Isso também acontece com extensões de VSCode, entre outros softwares.
Quanto a ser uma fonte de vazamentos
Como já foi exposto, muitos destes plugins utilizam interfaces públicas de algoritmos de IA, o que implica que os dados e os aprendizados oriundos dos mesmos são armazenados e levados em consideração em respostas para outras pessoas e entidades. Em resumo, é uma forma de vazar dados. Isso é tão sério que levou a gigante de tecnologia, Samsung, a criar uma política de modo a proibir os funcionários de usarem ferramentas de inteligência artificial generativa, como o ChatGPT, Bard e Bing. Ela fez isso após descobrir que uma equipe (não foi apenas um funcionário) inseriu código confidencial na plataforma, vazando os dados.
Alguns bancos, como o JPMorgan Chase, Bank of America e o Citigroup também seguiram o mesmo caminho.
Quanto ao risco de desinformação (As ferramentas viajam na maionese)
Existe uma alta porcentagem de imprecisão nas respostas, o que pode trazer algum nível de risco se as informações forem usadas no âmbito do negócio.
Nos últimos dias, esta tecnologia voltou à tona nas mídias.

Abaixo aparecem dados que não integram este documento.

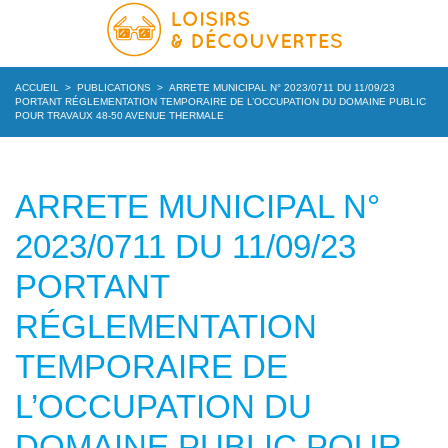
ACCUEIL
>
PUBLICATIONS
>
ARRETE MUNICIPAL N° 2023/0711 DU 11/09/23
PORTANT RÉGLEMENTATION TEMPORAIRE DE L’OCCUPATION DU DOMAINE PUBLIC
POUR TRAVAUX 48-50 AVENUE THERMALE
ARRETE MUNICIPAL N°
2023/0711 DU 11/09/23
PORTANT
RÉGLEMENTATION
TEMPORAIRE DE
L’OCCUPATION DU
DOMAINE PUBLIC POUR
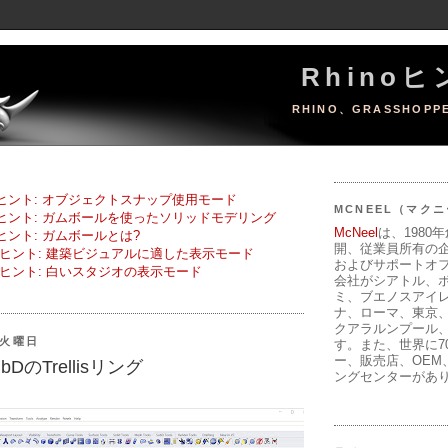
Rhino
RHINO、GRASSHOPP
8 のヒント: オブジェクトスナップ使用モード
MCNEEL（マク
8 のヒント: ガムボールを使ったソリッドモデリング
McNeel
は、1980
 のヒント: ガムボールとは?
開、従業員所有の
ヒント: 建築ビジュアルに適した表示モード
およびサポートオ
ヒント: 白いスタジオの表示モード
会社がシアトル、
ミ、ブエノスアイ
ナ、ローマ、東京
クアラルンプール
日火曜日
す。また、世界に7
ー、販売店、OEM
ubDのTrellisリング
ングセンターがあ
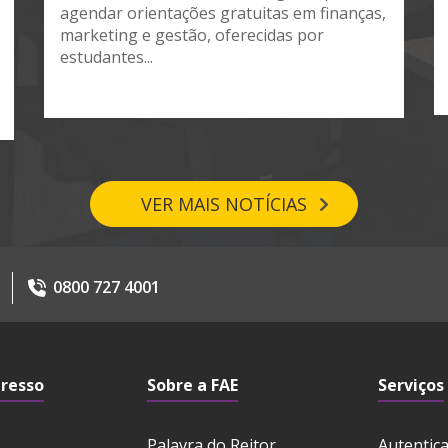
agendar orientações gratuitas em finanças,
marketing e gestão, oferecidas por
estudantes...
VER MAIS NOTÍCIAS
0800 727 4001
gresso
Sobre a FAE
Serviços
Palavra do Reitor
Autentic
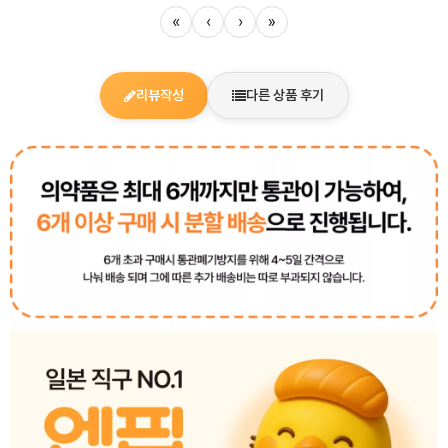
«
‹
›
»
리뷰작성
다른 상품 후기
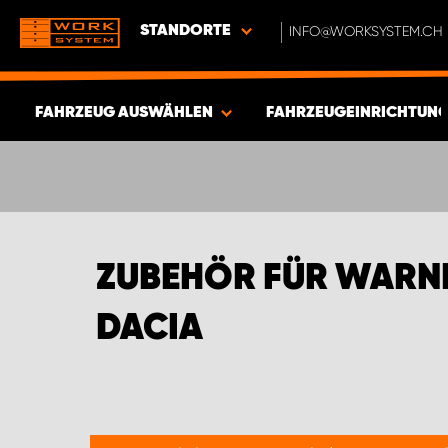
STANDORTE
INFO@WORKSYSTEM.CH
FAHRZEUG AUSWÄHLEN
FAHRZEUGEINRICHTUNG
ERGEBNISSE ANZEIGEN -
342
ARTIKEL
ZUBEHÖR FÜR WARN
DACIA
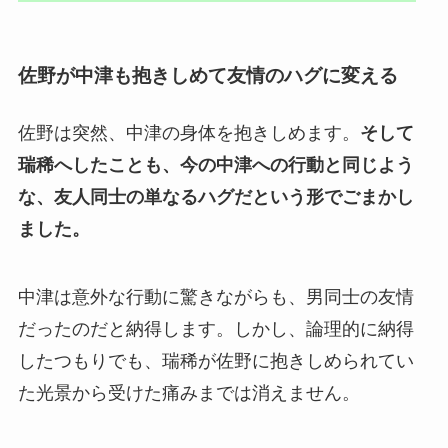
佐野が中津も抱きしめて友情のハグに変える
佐野は突然、中津の身体を抱きしめます。
そして
瑞稀へしたことも、今の中津への行動と同じよう
な、友人同士の単なるハグだという形でごまかし
ました。
中津は意外な行動に驚きながらも、男同士の友情
だったのだと納得します。しかし、論理的に納得
したつもりでも、瑞稀が佐野に抱きしめられてい
た光景から受けた痛みまでは消えません。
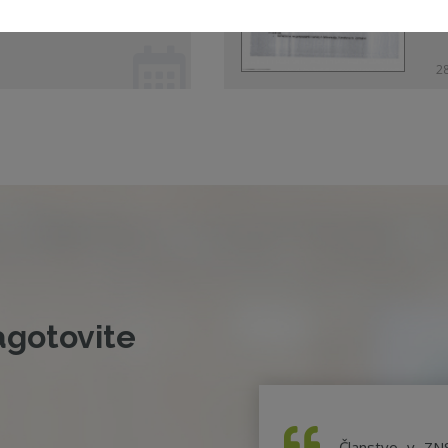
28
agotovite
Članstvo v ZN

Desta vez, através de um juiz do TRF1 que usou a ferramenta para a elaboração de uma decisão judicial na qual citou uma jurisprudência inexistente em sua sentença.
Isso é bastante comum, pois vejo isso até mesmo em alguns trabalhos acadêmicos que fazem certas citações de pessoas que não existem ou mesmo de pessoas reais associados a artigos de outras pessoas ou até mesmo artigos inexistentes.
Conclusão
Diante de tantos artigos, empresas, notícias destacando as maravilhas de um novo e maravilhoso mundo trazido pela IA, meu TOC (Transtorno Obsessivo Compulsivo) me incomodou ao ponto de cometer este artigo no afã de ser um instrumento de despertamento e reflexão quanto ao uso indiscriminado deste tipo de tecnologia. Ela traz vantagens importantes e significativas para a vidas das pessoas e para os negócios, sem dúvida, contudo, também traz os seus riscos e como todo risco, devemos deixar o entusiasmo um pouco de lado, colocar os pés no chão, avaliá-los e buscar meios de mitigá-los.
Por falar em IA, alguém conhece alguma ferramenta baseada em IA para o diagnóstico de desordens psiquiátricas?